Двор дома, указанного ему однокурсником, был ему незнаком. «Старая книга», когда-то находившаяся на Литейном неподалеку от Невского, отползла с улицы в подворотню, ее сменило очередное продуктовое заведение с прилепившимися к нему магазинами, библиофилам пришлось отступить, филы с фагами еще пытались спорить, но силы их были неравны. Узнав нынешний адрес «Старой книги», он накануне осведомился у своего планшета, куда предстоит войти, увидел фотографию дома, мимо которого, конечно же, не раз проходил в юности, особенно не вглядываясь и не любопытствуя, красивый петербургский доходный дом, эклектика, модерн пока на подходе, маскароны фасада, бородатые красавцы, кариатиды с точеными лицами, младенцы, лев, драконы. С того момента, как обратился он от научно-технических проблем профессии к беллетристике, появилась у него привычка
Поднявшись по лесенке, отворил он дверь и вошел.
Звякнул над головой извещающий о новом посетителе колокольчик, поднял глаза на вошедшего сидящий в левом углу за старинным письменным столом хозяин лавки, продавщица за прилавком продолжала бестрепетно перекладывать книги, четверо игроков в карты за столом посередине комнаты под лампою ни малейшего внимания ни на кого не обращали, занятые игрой и собою четыре фигуры, подобные актерам неведомой пьесы театра в театре.
— Во что они играют? — спросил он хозяина лавки. — В штос?
— В деберц, — отвечал Чех.
И пояснил:
— Это почти то же самое, что терц.
— Я и слов-то таких отродясь не слыхал.
— Терц придумали в девятнадцатом столетии арестанты сибирских тюряг или острогов. Вы играете в карты? Знаете, что такое прикуп?

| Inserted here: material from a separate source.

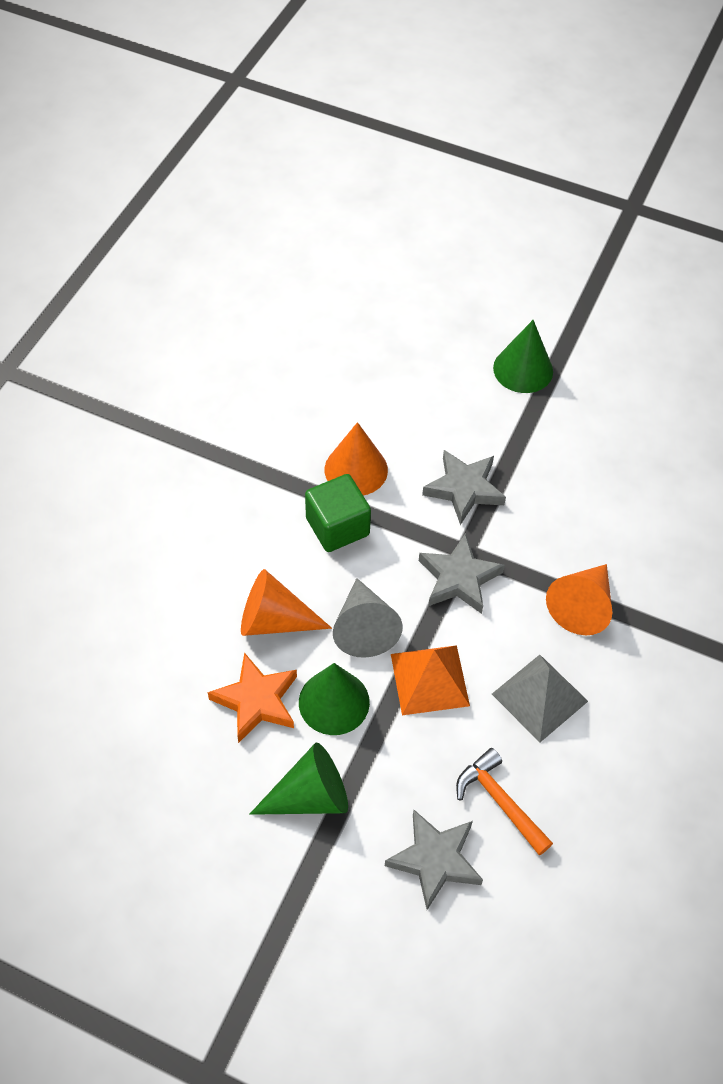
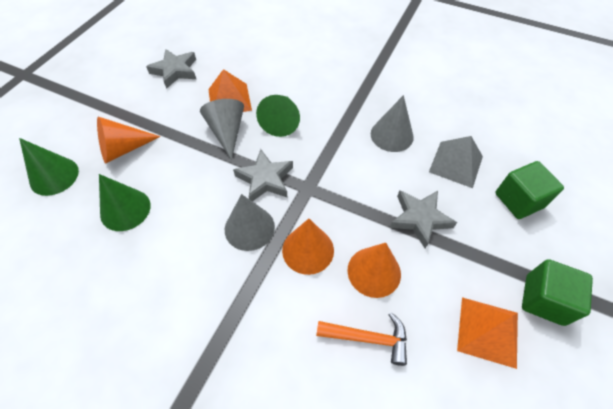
green cube: [305,474,371,552] = 1 -> [495,161,564,219] [522,259,593,326] = 2
grey cone: [333,578,403,658] = 1 -> [200,99,244,160] [225,194,275,251] [371,95,414,152] = 3
orange pyramid: [391,645,470,715] = 1 -> [208,69,252,112] [457,297,518,369] = 2
orange star: [208,652,297,743] = 1 -> none = 0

— Нет, не играю. Помню только присловье: «Знал бы прикуп, жил бы в Сочи».
— Острожная поговорка.
Подобно тому как оба названия карточных игр для советского и постсоветского научного работника (ныне по совместительству беллетриста) проходили по разряду китайской грамоты, сам он в свою очередь являлся такой же китайщиной для хозяина лавки, ну, полная шинуазри: торговец букинистическими изданиями и антиквариатом по фамилии Чех хорошо разбирался в людях, как всякий, чья профессия связана с общением, с толпами; ему было непонятно, кто перед ним.
Вошедший не стал шарить по притягательным для библиофилов книжным полкам, не стал разглядывать картины, гравюры, предметы разных времен, исполненные обаяния прошлого, флера истории, собственных и хозяйских судеб, отпечатков пальцев, пыли эпох; однако вошел именно в эту дверь, не поленился подняться по железной лесенке и произнес сакраментальную фразу-пароль: «Я ищу одну книгу. Точнее, две».
— Садитесь, — сказал букинист.
Теперь их разделял нагруженный бумагами, мульками, мелочами, бронзовой чернильницей с фигурками на прямоугольном постаменте массивный толстоногий стол.
— Как называется нужная вам книга?
В этот момент что-то сказала хозяину лавки занятая борьбой против библиотечной космической пыли продавщица, тот выскочил из-за стола, наш посетитель подивился внезапной прыти, с коей не просто толстый, а тучный, большой сверх меры человек («Обмен веществ у него, что ли, сдвинут?» — ему нравилось в разной форме вспоминать об отце, известном враче) взлетел на передвижную лесенку-стремянку, чтобы достать пару томов с полки под потолком.
— Извините, — промолвил Чех, стремительно вернувшись в кресло по ту сторону стола, — так каково название искомой инкунабулы?
— «Концерт для Эрики с оркестром».
Последовала пауза.
— «Эрика» в кавычках? — осведомился Чех.